Because we have become so dependent on
the grid and the water distribution systems it enables, houses no longer
have cisterns to store water for dry spells. Chances are your home
doesn't have a cistern either, so you will need to acquire water storage
capacity. Water can be stored in almost anything: one gallon water jugs
you buy at the supermarket, hard-side metal or plastic tanks, or the
much more convenient and less expensive collapsible "pillow" tanks.
We
can safely discard the idea of buying, storing and then refilling 1500+
one gallon jugs as impractical. Hard-side tanks are more practical but
are always the same size, full or empty, are difficult to handle,
expensive and require permanent installation above ground or below.
A
much better solution
is collapsible "bladder" tanks which are constructed of polymer alloy
coated polyester fabrics which meet FDA standards for potable water
storage. Bladder tanks are relatively inexpensive and can be stored
folded within their shipping boxes until you decide to deploy them.

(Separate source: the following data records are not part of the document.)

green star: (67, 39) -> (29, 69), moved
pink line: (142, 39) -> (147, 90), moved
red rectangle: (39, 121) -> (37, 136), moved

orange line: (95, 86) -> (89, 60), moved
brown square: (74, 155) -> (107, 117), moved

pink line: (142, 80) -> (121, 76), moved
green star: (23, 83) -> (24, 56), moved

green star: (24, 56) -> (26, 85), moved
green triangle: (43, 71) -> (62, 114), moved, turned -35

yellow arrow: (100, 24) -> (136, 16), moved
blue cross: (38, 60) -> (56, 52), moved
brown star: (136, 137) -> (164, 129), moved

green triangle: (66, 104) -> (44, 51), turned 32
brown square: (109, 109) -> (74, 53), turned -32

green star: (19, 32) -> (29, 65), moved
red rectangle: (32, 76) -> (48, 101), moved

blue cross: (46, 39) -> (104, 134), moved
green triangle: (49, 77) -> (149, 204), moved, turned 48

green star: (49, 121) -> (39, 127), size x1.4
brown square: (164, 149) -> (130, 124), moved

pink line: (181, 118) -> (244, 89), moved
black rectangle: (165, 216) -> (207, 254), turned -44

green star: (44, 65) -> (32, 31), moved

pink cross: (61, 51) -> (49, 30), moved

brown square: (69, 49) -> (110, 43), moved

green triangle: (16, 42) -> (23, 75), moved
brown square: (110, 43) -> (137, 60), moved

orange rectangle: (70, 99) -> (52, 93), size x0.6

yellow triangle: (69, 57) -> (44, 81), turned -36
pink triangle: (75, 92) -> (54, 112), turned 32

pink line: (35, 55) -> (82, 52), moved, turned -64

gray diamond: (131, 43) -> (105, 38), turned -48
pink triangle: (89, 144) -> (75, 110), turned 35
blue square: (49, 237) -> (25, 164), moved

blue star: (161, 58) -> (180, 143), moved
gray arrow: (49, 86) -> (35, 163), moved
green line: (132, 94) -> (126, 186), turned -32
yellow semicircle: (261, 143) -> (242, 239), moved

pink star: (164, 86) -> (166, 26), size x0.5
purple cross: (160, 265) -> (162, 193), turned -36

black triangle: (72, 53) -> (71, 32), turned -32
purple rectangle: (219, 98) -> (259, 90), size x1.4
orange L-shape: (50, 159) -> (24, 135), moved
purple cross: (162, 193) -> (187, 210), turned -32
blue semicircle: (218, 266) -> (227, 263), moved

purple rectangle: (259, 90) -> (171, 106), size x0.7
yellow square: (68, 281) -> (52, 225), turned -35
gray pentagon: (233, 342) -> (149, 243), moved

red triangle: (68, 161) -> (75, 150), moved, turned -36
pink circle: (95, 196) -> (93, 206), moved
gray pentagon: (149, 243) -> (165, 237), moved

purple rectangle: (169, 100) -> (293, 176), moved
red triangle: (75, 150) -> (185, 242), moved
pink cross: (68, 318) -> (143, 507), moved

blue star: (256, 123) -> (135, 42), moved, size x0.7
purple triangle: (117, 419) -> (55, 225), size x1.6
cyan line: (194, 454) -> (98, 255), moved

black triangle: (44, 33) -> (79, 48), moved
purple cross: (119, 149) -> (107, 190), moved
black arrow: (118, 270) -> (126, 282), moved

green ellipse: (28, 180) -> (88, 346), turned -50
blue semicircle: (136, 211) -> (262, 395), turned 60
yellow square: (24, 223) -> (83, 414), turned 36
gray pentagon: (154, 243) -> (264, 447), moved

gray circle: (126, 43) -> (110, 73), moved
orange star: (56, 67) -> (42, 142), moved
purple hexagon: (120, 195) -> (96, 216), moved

PURIFYING STORED RAINWATER
The
water stored in your tanks, while it may appear clear, is not safe to
drink. The rain which fell on your roof and ran down your gutters became
contaminated with bird feces, insect waste, decayed organic matter,
chemicals and other pollutants. To make this water safe to drink it must
first be treated or preferably purified.
Treatment involves
adding proportionately large amounts of chlorine iodine. This method
should be reserved for emergency or occasional use only, because
ingestion of too much iodine may be harmful.(3)
The optimum
solution is a water purifier which removes sediment and chemicals, kills
pathogens and removes pathogenic detritus. An efficient water purifier
would use both pre and post-filters and a high-intensity ultraviolet
germicidal lamp. Such a device must be proven to have a bacterial kill
rate up to 99.99+% including cysts (Giardia and Cryptosporidium), and
microorganisms including viruses, bacteria, fungi, algae, and
protozoa.(4)
This water purifier should be operable off the
Electric Power Grid and capable of converting water from any available
source into potable water.
NOW YOU NEED TO BECOME WATER SELF SUFFICIENT
You
have acquired long term bulk food storage, first aid kits, tools,
defensive weapons and other survival gear. Now you need to become water
self-sufficient or all your other preparations are meaningless and your
family will perish. WATER IS LIFE.
(1) Basic survival needs were
stressed at the Mar del Plata conference, a major international effort
to address world water problems organized by the United Nations... The
minimum water requirement for replacement for an "average" person has
been estimated to be approximately 3 liters (3.2 quarts) per day, given
average temperate climate conditions...
(2) The Washington Post, "Checkpoint Washington" Blog, 11/18/2011
Read more:
http://www.washingtonpost.com/blogs/checkpoint-washington/post/foreign-hackers-broke-into-illinois-water-plant-control-system-industry-expert-says/2011/11/18/gIQAgmTZYN_blog.html
(3) Heath Canada. Read more:
http://www.hc-sc.gc.ca/ewh-semt/pubs/water-eau/disinfect-desinfection-eng.php
(4)
University of Arizona, Department of Soil, Water and Environmental
Science, Tucson, AZ Copy of report available upon request.